_Your task:_
Rewrite the data from the start through the line with "8: (472, 494)", inclusive, replacing "point_idx" with "point_index" and leaving everything else unchanged.

── Material provided

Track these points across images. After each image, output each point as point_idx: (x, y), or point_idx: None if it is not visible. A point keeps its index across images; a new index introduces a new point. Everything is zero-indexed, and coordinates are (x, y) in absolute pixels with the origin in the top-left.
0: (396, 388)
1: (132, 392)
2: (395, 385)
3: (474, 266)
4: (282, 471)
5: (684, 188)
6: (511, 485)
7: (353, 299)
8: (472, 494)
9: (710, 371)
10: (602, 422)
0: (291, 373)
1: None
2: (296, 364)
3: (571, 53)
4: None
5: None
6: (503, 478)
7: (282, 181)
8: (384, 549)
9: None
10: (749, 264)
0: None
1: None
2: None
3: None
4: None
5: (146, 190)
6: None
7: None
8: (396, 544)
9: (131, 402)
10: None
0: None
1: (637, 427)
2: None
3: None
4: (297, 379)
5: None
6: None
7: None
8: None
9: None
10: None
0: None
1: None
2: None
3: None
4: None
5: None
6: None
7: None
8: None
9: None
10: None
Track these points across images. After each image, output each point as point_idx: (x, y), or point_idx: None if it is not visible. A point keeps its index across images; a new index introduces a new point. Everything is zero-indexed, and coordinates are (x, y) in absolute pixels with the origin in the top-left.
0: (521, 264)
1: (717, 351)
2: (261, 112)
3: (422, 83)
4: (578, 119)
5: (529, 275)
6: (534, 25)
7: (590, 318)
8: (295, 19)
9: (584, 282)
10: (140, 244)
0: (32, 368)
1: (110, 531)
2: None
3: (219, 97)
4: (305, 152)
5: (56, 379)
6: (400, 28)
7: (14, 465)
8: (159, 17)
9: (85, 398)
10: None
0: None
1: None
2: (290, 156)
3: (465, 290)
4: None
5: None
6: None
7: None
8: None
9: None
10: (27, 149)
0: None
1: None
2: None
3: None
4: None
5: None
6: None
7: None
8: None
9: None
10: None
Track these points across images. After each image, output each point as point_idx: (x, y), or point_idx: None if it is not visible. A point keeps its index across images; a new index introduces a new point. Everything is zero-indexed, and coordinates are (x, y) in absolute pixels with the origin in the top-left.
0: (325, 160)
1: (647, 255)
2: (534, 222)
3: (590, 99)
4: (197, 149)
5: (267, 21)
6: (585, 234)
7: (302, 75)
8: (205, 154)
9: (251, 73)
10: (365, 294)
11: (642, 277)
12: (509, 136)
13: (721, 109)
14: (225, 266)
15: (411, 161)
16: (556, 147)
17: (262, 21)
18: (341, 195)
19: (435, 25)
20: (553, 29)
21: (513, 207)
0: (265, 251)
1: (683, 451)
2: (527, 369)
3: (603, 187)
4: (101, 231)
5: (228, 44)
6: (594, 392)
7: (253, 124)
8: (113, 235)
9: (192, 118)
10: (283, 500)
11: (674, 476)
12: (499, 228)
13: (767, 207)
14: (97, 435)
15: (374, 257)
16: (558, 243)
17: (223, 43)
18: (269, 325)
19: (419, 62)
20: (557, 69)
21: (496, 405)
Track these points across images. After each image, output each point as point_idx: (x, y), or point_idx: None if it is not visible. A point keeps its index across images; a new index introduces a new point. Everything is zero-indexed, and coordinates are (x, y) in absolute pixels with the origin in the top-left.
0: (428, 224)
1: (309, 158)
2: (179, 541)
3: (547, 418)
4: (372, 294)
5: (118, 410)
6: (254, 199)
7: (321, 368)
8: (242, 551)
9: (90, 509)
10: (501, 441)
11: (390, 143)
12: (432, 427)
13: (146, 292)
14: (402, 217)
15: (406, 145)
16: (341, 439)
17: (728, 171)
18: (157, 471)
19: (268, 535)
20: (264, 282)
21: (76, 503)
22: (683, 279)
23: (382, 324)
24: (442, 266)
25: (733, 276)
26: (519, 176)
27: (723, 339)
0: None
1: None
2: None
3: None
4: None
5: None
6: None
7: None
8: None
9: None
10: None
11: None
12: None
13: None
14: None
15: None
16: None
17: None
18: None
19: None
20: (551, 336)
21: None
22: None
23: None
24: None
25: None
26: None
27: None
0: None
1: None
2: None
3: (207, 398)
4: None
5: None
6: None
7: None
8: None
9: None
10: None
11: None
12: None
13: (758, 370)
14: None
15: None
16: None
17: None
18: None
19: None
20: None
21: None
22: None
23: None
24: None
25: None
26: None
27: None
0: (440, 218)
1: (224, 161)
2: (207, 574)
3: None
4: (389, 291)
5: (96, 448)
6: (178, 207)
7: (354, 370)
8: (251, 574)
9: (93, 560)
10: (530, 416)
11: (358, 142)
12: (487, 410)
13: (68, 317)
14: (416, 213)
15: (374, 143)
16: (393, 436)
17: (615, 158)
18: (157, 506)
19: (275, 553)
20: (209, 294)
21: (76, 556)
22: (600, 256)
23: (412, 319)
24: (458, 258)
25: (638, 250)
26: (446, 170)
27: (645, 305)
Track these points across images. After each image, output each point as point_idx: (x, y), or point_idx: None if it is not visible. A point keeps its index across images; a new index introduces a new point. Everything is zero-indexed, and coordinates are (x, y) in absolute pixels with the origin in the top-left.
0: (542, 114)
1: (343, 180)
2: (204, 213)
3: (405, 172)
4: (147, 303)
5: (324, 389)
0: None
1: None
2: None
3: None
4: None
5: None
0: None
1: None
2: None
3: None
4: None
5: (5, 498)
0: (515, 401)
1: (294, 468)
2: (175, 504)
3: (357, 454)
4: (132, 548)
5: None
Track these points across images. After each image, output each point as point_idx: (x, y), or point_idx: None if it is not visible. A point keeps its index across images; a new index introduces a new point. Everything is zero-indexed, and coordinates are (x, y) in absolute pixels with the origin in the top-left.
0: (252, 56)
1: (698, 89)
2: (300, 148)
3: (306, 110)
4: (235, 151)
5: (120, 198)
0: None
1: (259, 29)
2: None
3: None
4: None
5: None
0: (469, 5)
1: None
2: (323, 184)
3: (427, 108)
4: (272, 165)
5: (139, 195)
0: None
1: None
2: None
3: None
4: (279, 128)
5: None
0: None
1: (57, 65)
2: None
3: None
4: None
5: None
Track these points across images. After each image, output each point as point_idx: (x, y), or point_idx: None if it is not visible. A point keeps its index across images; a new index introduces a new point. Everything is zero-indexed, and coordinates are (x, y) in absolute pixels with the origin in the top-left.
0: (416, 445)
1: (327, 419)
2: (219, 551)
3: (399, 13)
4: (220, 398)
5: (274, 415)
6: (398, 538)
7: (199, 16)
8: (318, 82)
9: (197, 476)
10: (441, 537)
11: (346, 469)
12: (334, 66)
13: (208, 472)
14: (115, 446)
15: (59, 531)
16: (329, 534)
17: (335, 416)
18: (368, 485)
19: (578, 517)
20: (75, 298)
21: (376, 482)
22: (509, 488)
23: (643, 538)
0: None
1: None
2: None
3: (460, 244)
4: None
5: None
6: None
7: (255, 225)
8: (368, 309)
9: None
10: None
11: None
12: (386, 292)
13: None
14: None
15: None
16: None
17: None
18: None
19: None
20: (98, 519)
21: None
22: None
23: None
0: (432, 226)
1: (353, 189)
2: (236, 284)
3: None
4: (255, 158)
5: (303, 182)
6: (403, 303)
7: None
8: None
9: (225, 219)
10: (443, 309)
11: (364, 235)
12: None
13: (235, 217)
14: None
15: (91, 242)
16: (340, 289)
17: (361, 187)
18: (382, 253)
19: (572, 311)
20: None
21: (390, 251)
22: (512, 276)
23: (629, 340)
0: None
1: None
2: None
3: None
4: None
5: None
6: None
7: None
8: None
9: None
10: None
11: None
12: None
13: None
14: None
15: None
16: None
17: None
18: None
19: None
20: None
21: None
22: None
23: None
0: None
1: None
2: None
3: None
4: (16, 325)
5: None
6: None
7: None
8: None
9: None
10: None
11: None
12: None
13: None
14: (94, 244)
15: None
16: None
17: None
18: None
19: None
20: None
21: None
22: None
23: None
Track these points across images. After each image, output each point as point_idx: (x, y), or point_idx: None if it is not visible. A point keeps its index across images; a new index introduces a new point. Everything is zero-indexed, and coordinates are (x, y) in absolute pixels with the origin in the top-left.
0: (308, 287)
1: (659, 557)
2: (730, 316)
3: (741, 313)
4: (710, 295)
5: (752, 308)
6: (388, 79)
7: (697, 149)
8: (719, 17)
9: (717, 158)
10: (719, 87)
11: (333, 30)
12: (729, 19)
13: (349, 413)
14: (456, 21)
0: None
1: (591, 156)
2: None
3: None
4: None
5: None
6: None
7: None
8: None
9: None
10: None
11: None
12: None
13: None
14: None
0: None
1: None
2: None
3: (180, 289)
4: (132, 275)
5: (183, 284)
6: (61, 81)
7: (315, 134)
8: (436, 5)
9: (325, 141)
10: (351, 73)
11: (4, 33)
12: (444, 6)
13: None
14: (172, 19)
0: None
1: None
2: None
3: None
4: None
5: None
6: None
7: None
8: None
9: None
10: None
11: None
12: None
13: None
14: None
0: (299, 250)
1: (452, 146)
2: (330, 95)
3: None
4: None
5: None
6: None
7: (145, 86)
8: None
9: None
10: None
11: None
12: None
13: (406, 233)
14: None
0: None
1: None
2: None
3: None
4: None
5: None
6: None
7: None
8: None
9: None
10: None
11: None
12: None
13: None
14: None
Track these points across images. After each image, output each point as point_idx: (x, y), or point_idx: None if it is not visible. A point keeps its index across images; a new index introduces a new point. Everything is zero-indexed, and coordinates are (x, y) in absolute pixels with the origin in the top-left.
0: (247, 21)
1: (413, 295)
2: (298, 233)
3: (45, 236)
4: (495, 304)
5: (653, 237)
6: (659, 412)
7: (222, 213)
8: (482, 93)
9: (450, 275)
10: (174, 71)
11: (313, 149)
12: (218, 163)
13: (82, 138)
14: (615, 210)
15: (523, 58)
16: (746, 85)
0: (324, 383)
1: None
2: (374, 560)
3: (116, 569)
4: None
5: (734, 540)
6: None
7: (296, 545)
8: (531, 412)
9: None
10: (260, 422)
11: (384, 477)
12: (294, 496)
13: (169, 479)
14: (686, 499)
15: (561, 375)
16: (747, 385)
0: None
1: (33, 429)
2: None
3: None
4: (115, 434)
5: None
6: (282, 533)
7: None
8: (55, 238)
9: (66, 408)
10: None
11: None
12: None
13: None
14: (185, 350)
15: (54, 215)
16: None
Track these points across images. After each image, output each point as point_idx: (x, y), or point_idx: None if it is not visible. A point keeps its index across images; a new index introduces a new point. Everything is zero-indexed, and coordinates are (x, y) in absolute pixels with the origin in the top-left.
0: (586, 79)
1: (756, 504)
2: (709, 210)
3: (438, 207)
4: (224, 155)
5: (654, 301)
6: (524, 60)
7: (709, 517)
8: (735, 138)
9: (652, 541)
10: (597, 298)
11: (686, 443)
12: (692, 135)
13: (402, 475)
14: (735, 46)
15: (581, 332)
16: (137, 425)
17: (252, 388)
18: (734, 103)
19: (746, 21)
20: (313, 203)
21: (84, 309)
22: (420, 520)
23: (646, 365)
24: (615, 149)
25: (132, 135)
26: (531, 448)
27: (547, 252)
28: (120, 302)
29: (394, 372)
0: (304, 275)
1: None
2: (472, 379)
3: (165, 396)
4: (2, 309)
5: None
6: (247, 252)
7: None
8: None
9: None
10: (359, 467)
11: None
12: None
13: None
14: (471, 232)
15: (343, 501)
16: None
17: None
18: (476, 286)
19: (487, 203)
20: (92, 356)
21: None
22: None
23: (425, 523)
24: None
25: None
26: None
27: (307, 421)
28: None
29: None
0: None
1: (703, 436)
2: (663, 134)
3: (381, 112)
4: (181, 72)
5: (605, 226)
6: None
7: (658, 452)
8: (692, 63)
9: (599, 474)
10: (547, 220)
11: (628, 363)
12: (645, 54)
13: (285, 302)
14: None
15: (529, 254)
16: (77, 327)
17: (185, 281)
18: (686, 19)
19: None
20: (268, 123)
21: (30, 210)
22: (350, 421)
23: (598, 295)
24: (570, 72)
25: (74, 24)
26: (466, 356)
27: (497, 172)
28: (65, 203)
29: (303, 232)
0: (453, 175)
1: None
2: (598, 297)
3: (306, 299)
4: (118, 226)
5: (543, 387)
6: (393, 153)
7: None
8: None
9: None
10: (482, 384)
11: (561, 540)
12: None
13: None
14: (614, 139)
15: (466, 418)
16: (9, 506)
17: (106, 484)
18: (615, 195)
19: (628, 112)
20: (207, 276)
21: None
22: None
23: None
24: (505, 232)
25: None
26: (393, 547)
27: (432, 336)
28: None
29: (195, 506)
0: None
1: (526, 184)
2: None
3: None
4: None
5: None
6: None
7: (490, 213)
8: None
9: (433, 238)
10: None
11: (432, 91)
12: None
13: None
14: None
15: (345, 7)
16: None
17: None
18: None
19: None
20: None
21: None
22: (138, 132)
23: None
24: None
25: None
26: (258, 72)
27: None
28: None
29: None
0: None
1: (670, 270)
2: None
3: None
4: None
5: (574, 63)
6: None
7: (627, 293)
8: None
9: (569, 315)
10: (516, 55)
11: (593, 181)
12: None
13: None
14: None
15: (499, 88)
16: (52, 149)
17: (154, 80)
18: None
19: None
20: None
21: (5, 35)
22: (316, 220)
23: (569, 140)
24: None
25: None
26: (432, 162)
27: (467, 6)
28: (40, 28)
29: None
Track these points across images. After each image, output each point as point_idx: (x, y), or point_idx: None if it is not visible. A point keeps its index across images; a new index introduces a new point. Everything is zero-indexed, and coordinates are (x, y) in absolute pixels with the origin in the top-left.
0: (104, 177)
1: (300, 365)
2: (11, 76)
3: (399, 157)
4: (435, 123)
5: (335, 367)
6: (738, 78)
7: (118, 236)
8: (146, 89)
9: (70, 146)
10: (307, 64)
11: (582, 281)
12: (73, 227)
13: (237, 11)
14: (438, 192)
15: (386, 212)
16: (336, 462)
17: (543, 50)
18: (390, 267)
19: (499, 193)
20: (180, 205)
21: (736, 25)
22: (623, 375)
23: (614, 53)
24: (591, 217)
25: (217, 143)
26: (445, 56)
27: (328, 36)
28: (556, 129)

────

_Output for this exercise:_
Track these points across images. After each image, output each point as point_index: (x, y), or point_index: None if it is not visible. A point keeps its index across images; a new index introduces a new point. Everything is zero-indexed, and coordinates are (x, y) in absolute pixels with the origin in the top-left.
0: (396, 388)
1: (132, 392)
2: (395, 385)
3: (474, 266)
4: (282, 471)
5: (684, 188)
6: (511, 485)
7: (353, 299)
8: (472, 494)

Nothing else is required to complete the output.